══ RECORDS FOR THIS TASK ══
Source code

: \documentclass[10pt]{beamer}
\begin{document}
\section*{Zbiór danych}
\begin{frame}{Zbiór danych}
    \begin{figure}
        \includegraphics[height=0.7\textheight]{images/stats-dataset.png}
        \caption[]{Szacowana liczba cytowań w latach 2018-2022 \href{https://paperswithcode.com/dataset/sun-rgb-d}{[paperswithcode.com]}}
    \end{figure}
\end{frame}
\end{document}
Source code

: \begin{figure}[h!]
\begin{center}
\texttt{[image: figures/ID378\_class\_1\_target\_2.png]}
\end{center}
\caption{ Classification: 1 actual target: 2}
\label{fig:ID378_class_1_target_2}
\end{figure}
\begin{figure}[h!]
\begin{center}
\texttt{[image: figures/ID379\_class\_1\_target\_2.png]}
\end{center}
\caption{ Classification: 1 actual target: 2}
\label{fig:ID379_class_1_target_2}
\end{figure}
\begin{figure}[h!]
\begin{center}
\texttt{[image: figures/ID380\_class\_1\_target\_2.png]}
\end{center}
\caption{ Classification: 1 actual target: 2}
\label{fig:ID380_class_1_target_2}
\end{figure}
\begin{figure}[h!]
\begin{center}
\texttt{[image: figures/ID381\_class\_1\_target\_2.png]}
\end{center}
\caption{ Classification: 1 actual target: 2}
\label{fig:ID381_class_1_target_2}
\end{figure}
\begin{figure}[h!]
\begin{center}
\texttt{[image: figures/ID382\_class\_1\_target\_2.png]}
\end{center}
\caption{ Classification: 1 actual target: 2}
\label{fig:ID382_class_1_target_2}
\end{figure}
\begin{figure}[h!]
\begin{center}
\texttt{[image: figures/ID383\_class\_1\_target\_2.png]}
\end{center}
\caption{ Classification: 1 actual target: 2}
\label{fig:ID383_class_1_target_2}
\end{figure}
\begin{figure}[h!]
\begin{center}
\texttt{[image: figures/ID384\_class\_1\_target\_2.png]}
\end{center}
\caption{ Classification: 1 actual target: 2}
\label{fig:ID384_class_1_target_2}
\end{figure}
═══
Which lines above hold the string "label"? Copy each of them.

**RESULT**:
\label{fig:ID378_class_1_target_2}
\label{fig:ID379_class_1_target_2}
\label{fig:ID380_class_1_target_2}
\label{fig:ID381_class_1_target_2}
\label{fig:ID382_class_1_target_2}
\label{fig:ID383_class_1_target_2}
\label{fig:ID384_class_1_target_2}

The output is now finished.